Ultimately, when these clouds deliver their water vapors--rain, snow, whatever other types of precipitation--the precipitation is Oxygen-16 enriched and Oxygen-18 deplete. This precipitation of course is returned ultimately to the oceans as fresh water run off or by rivers. So what you have in coastal areas where you have this fresh water moving into the coastal environment is a mixing of marine waters and a mixing of fresh waters. And the fresh waters are much richer in Oxygen-16 in a relative sense, than marine waters are and they're much poorer in Oxygen-18.

And this is really important because we can take a body of this water, for example, this mixed water, and if we know the isotopic composition of marine water offshore, we know the composition of the precipitate or the run off, we can actually calculate the percentage or the volume of fresh water or marine water in that sample of water. So, we can go, for example, when the river used to flow into the Gulf of California, we could go to the delta region where you have marine delta California water, we have fresh Colorado river water, there's this mixing zone. We can take water from the mixing zone and we could look at it, analyze it and say, well, here's how much Colorado River water is in this sample of delta water over coastal marine water.

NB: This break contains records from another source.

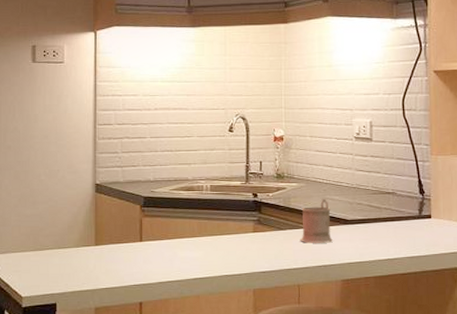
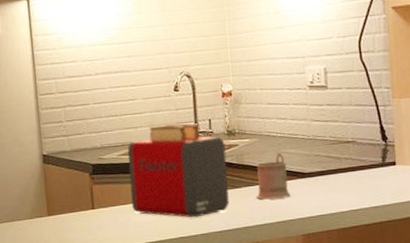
toaster: none [179,163,274,257] -> present [128,123,229,218]

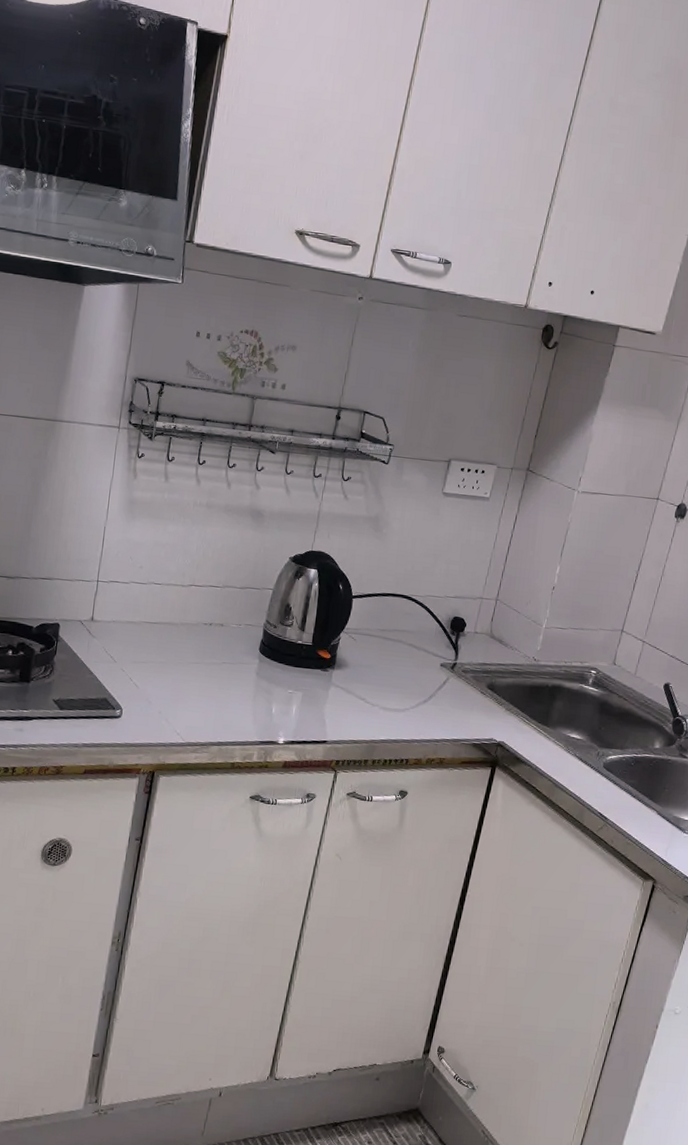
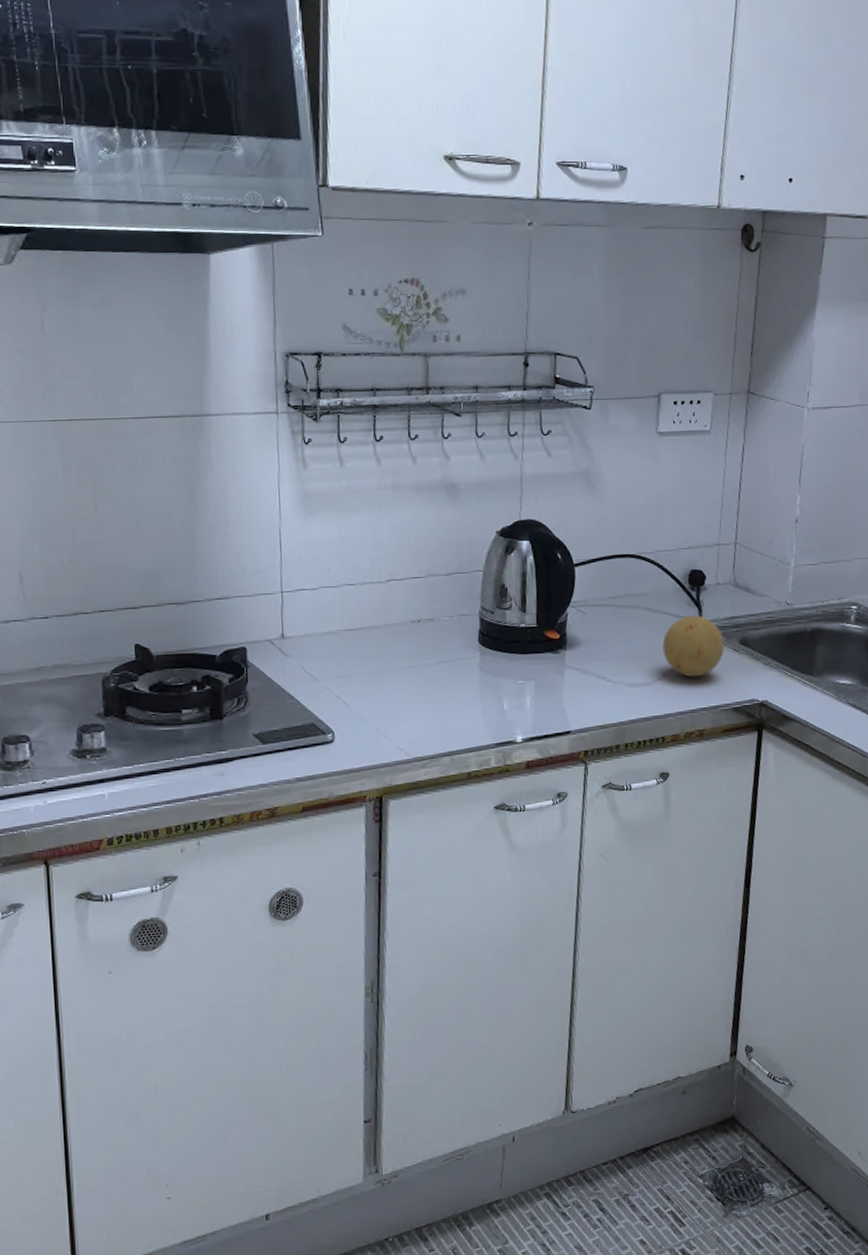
fruit: none [418,656,474,712] -> present [662,615,725,677]

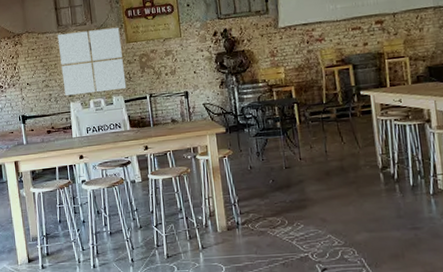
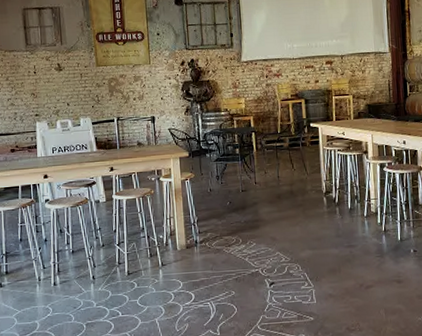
wall art: present [57,27,127,96] -> none [25,50,95,116]

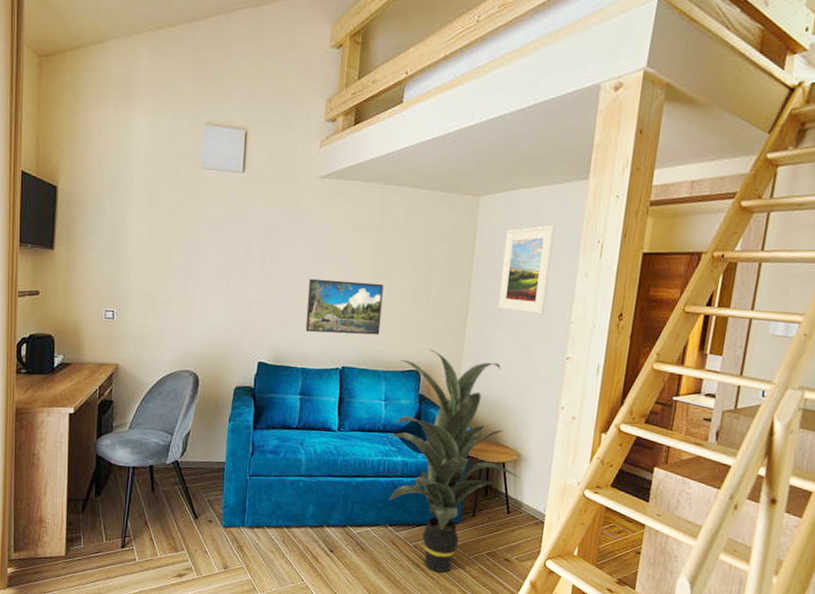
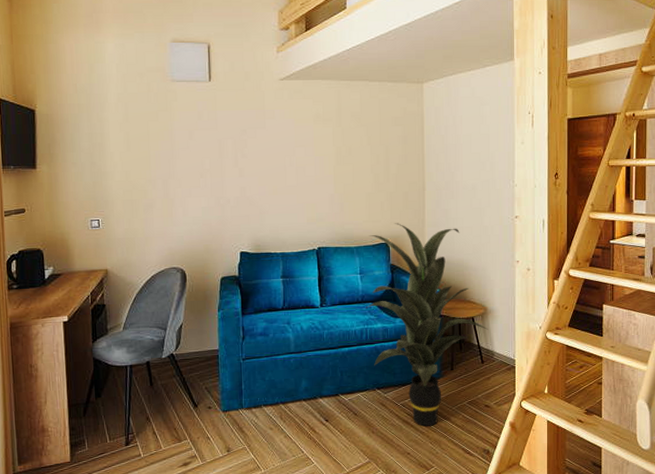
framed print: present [305,278,384,335] -> none [279,169,349,220]
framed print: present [498,224,555,315] -> none [449,102,491,181]

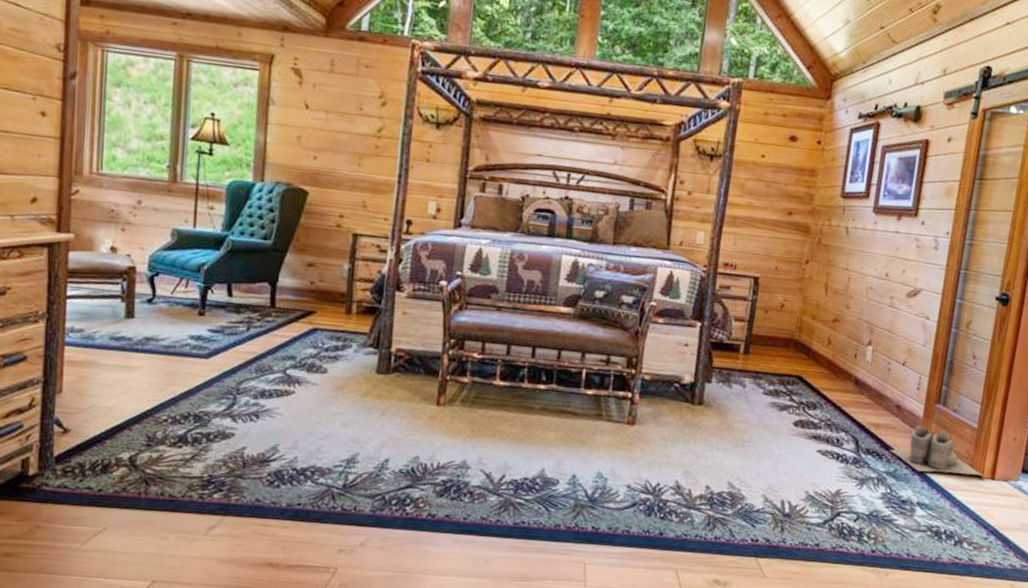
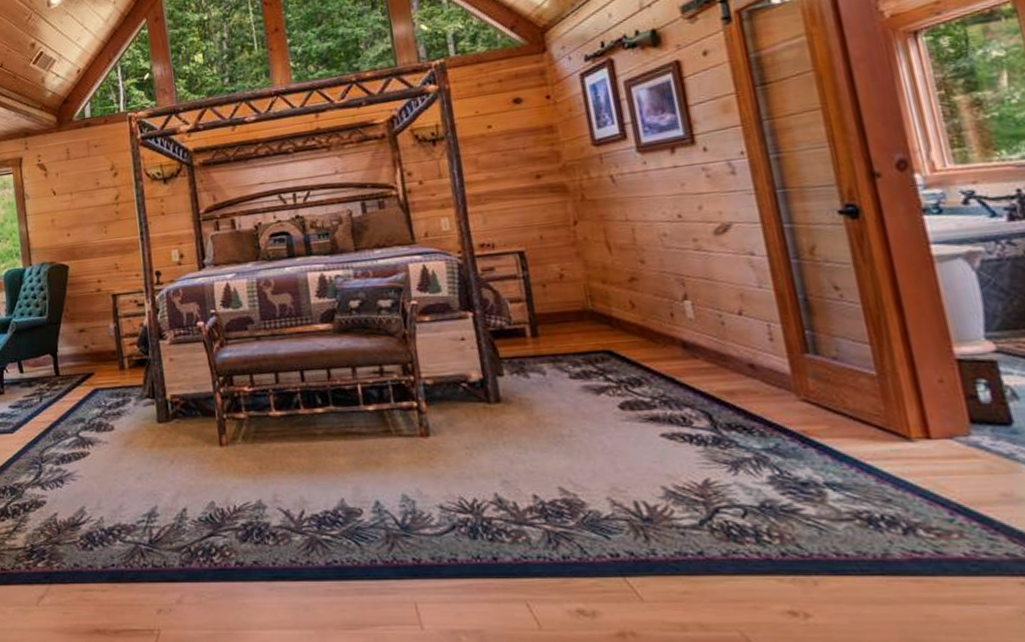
boots: present [889,425,983,476] -> none [759,383,910,442]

Of course, we can't do that for our reconstruction because there's no 2,000 year old Colorado River water sitting around anywhere. So this puts a little crimp into the process. However, we can utilize some fossils and a particular method to get at this. I'll give you a brief run down on the method first. There is a really neat and sophisticated piece of machinery that's used to examine oxygen isotopes called a mass spectrometer. I should have titled that somewhere, but mass spectrometer. If you've ever been in a mass spec lab, there are machines that used to, just five years ago, they would occupy essentially the entire back of this stage with lines and tubes going everywhere. Now they're about the combined size of this podium and this cart. And if any of you are Star Trek fans, you'll see the OA team occasionally will have their handheld mass specs. We would love to have things like that because they're undoubtedly cheaper than the ones we use.